Home Technology Facebook Is Evolving Towards A Solid Monetization Strategy: Nomura

Facebook Is Evolving Towards A Solid Monetization Strategy: Nomura

Facebook Inc (NASDAQ:FB) has been portrayed as a buy in a report compiled and published by Nomura Equity Research. The report highlights some of the key points discussed in a conference call between Nomura Equity Research and Portent Inc, a digital marketing agency.  The conference call between Nomura and Portent focused on highlighting the different possibilities that Facebook Mobile presents for Facebook Inc (NASDAQ:FB)’s monetization efforts.

While Facebook Inc (NASDAQ:FB)’s has doubled its efforts with regard to bolstering Facebook Mobile Ads Units performance, Mobile CPMs are still trending at $1.00 or less. The $1.00 range is a mere divide of desktop CPMs, which are coming in within the range of $3.50 and $5.00. Similarly, Facebook Mobile users have lower ad click-thru rates when compared with mobile users outside of Facebook. While around 20 percent of Facebook Mobile Users click on Mobile ads, 50 percent of mobile users outside Facebook click on photos. Another 60 percent of mobile users outside Facebook click on rich media mobile ads. This lopsided comparison shows that Facebook Mobile still has some ground to cover.

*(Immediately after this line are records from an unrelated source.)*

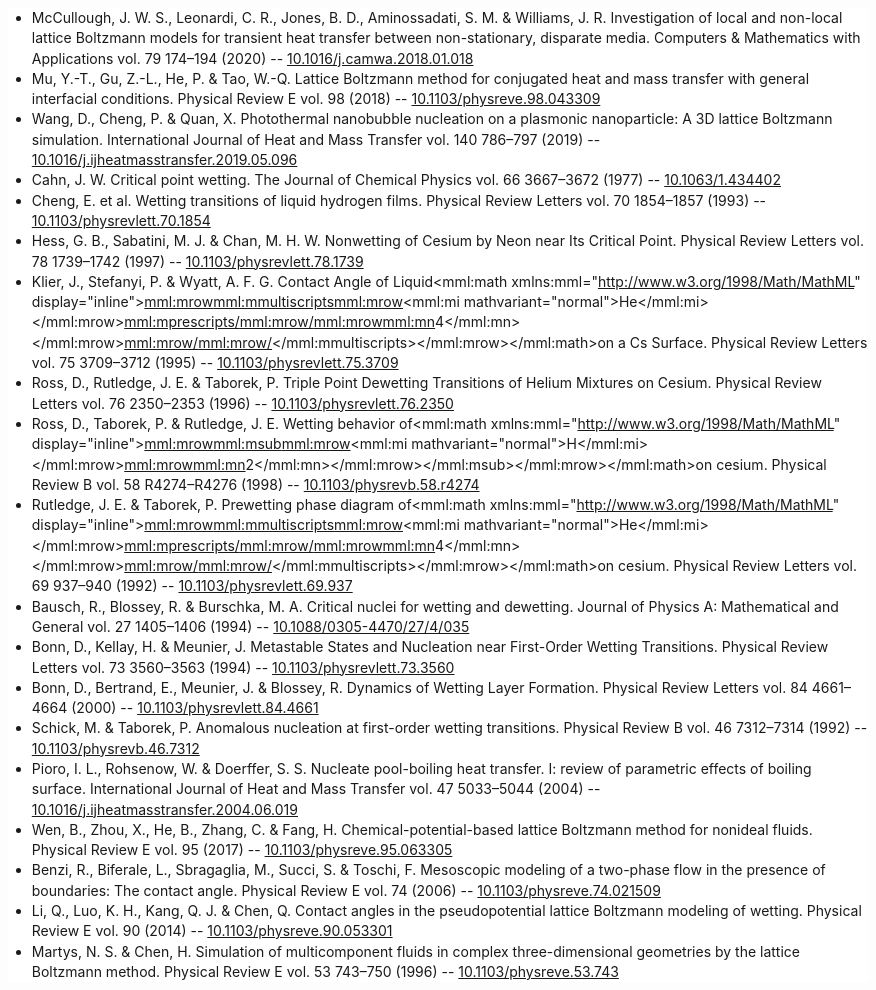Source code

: - McCullough, J. W. S., Leonardi, C. R., Jones, B. D., Aminossadati, S. M. & Williams, J. R. Investigation of local and non-local lattice Boltzmann models for transient heat transfer between non-stationary, disparate media. Computers &amp; Mathematics with Applications vol. 79 174–194 (2020) -- [10.1016/j.camwa.2018.01.018](https://doi.org/10.1016/j.camwa.2018.01.018)
- Mu, Y.-T., Gu, Z.-L., He, P. & Tao, W.-Q. Lattice Boltzmann method for conjugated heat and mass transfer with general interfacial conditions. Physical Review E vol. 98 (2018) -- [10.1103/physreve.98.043309](https://doi.org/10.1103/physreve.98.043309)
- Wang, D., Cheng, P. & Quan, X. Photothermal nanobubble nucleation on a plasmonic nanoparticle: A 3D lattice Boltzmann simulation. International Journal of Heat and Mass Transfer vol. 140 786–797 (2019) -- [10.1016/j.ijheatmasstransfer.2019.05.096](https://doi.org/10.1016/j.ijheatmasstransfer.2019.05.096)
- Cahn, J. W. Critical point wetting. The Journal of Chemical Physics vol. 66 3667–3672 (1977) -- [10.1063/1.434402](https://doi.org/10.1063/1.434402)
- Cheng, E. et al. Wetting transitions of liquid hydrogen films. Physical Review Letters vol. 70 1854–1857 (1993) -- [10.1103/physrevlett.70.1854](https://doi.org/10.1103/physrevlett.70.1854)
- Hess, G. B., Sabatini, M. J. & Chan, M. H. W. Nonwetting of Cesium by Neon near Its Critical Point. Physical Review Letters vol. 78 1739–1742 (1997) -- [10.1103/physrevlett.78.1739](https://doi.org/10.1103/physrevlett.78.1739)
- Klier, J., Stefanyi, P. & Wyatt, A. F. G. Contact Angle of Liquid<mml:math xmlns:mml="http://www.w3.org/1998/Math/MathML" display="inline"><mml:mrow><mml:mmultiscripts><mml:mrow><mml:mi mathvariant="normal">He</mml:mi></mml:mrow><mml:mprescripts/><mml:mrow/><mml:mrow><mml:mn>4</mml:mn></mml:mrow><mml:mrow/><mml:mrow/></mml:mmultiscripts></mml:mrow></mml:math>on a Cs Surface. Physical Review Letters vol. 75 3709–3712 (1995) -- [10.1103/physrevlett.75.3709](https://doi.org/10.1103/physrevlett.75.3709)
- Ross, D., Rutledge, J. E. & Taborek, P. Triple Point Dewetting Transitions of Helium Mixtures on Cesium. Physical Review Letters vol. 76 2350–2353 (1996) -- [10.1103/physrevlett.76.2350](https://doi.org/10.1103/physrevlett.76.2350)
- Ross, D., Taborek, P. & Rutledge, J. E. Wetting behavior of<mml:math xmlns:mml="http://www.w3.org/1998/Math/MathML" display="inline"><mml:mrow><mml:msub><mml:mrow><mml:mi mathvariant="normal">H</mml:mi></mml:mrow><mml:mrow><mml:mn>2</mml:mn></mml:mrow></mml:msub></mml:mrow></mml:math>on cesium. Physical Review B vol. 58 R4274–R4276 (1998) -- [10.1103/physrevb.58.r4274](https://doi.org/10.1103/physrevb.58.r4274)
- Rutledge, J. E. & Taborek, P. Prewetting phase diagram of<mml:math xmlns:mml="http://www.w3.org/1998/Math/MathML" display="inline"><mml:mrow><mml:mmultiscripts><mml:mrow><mml:mi mathvariant="normal">He</mml:mi></mml:mrow><mml:mprescripts/><mml:mrow/><mml:mrow><mml:mn>4</mml:mn></mml:mrow><mml:mrow/><mml:mrow/></mml:mmultiscripts></mml:mrow></mml:math>on cesium. Physical Review Letters vol. 69 937–940 (1992) -- [10.1103/physrevlett.69.937](https://doi.org/10.1103/physrevlett.69.937)
- Bausch, R., Blossey, R. & Burschka, M. A. Critical nuclei for wetting and dewetting. Journal of Physics A: Mathematical and General vol. 27 1405–1406 (1994) -- [10.1088/0305-4470/27/4/035](https://doi.org/10.1088/0305-4470/27/4/035)
- Bonn, D., Kellay, H. & Meunier, J. Metastable States and Nucleation near First-Order Wetting Transitions. Physical Review Letters vol. 73 3560–3563 (1994) -- [10.1103/physrevlett.73.3560](https://doi.org/10.1103/physrevlett.73.3560)
- Bonn, D., Bertrand, E., Meunier, J. & Blossey, R. Dynamics of Wetting Layer Formation. Physical Review Letters vol. 84 4661–4664 (2000) -- [10.1103/physrevlett.84.4661](https://doi.org/10.1103/physrevlett.84.4661)
- Schick, M. & Taborek, P. Anomalous nucleation at first-order wetting transitions. Physical Review B vol. 46 7312–7314 (1992) -- [10.1103/physrevb.46.7312](https://doi.org/10.1103/physrevb.46.7312)
- Pioro, I. L., Rohsenow, W. & Doerffer, S. S. Nucleate pool-boiling heat transfer. I: review of parametric effects of boiling surface. International Journal of Heat and Mass Transfer vol. 47 5033–5044 (2004) -- [10.1016/j.ijheatmasstransfer.2004.06.019](https://doi.org/10.1016/j.ijheatmasstransfer.2004.06.019)
- Wen, B., Zhou, X., He, B., Zhang, C. & Fang, H. Chemical-potential-based lattice Boltzmann method for nonideal fluids. Physical Review E vol. 95 (2017) -- [10.1103/physreve.95.063305](https://doi.org/10.1103/physreve.95.063305)
- Benzi, R., Biferale, L., Sbragaglia, M., Succi, S. & Toschi, F. Mesoscopic modeling of a two-phase flow in the presence of boundaries: The contact angle. Physical Review E vol. 74 (2006) -- [10.1103/physreve.74.021509](https://doi.org/10.1103/physreve.74.021509)
- Li, Q., Luo, K. H., Kang, Q. J. & Chen, Q. Contact angles in the pseudopotential lattice Boltzmann modeling of wetting. Physical Review E vol. 90 (2014) -- [10.1103/physreve.90.053301](https://doi.org/10.1103/physreve.90.053301)
- Martys, N. S. & Chen, H. Simulation of multicomponent fluids in complex three-dimensional geometries by the lattice Boltzmann method. Physical Review E vol. 53 743–750 (1996) -- [10.1103/physreve.53.743](https://doi.org/10.1103/physreve.53.743)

As of the moment, only 15 percent of Facebook’s advertising clients are spending money on the mobile platform. This shows that most advertisers are disposed towards Facebook’s desktop platform.

What is slowing down mobile adoption among advertisers?

According to Portent, the slow adoption to Facebook mobile among advertisers can be attributed to several reasons. The digital marketing agency believes that Facebook places too much emphasis on clicks and conversion, rather than narrowing in on reach and brand awareness. Portent also notes that Facebook Inc (NASDAQ:FB)’s ad purchasing documentation doesn’t appeal to many advertisers, as they occasionally find it hard to locate all the ad buying options. Last but not least, Portent also pointed out that Facebook’s advertising analytics were still in early stages and that most advertisers are usually compelled to hire third-party agencies to refine the data.

Despite the fact that Facebook Mobile is still in the budding stage, Nomura is inclined to believe that the monetization story is evolving, meriting its decision to reiterate its buy recommendation on Facebook. In fact, Nomura believes that Facebook’s mobile sponsored stories and Facebook Inc (NASDAQ:FB) Ad exchange will materially contribute to 2013E earnings.

In the meantime, Facebook Inc (NASDAQ:FB) has more things to worry about, rather than just monetizing its mobile operations. Its shares plunged yesterday in light of fears of the looming lock up expiry that may result in employees selling their holdings.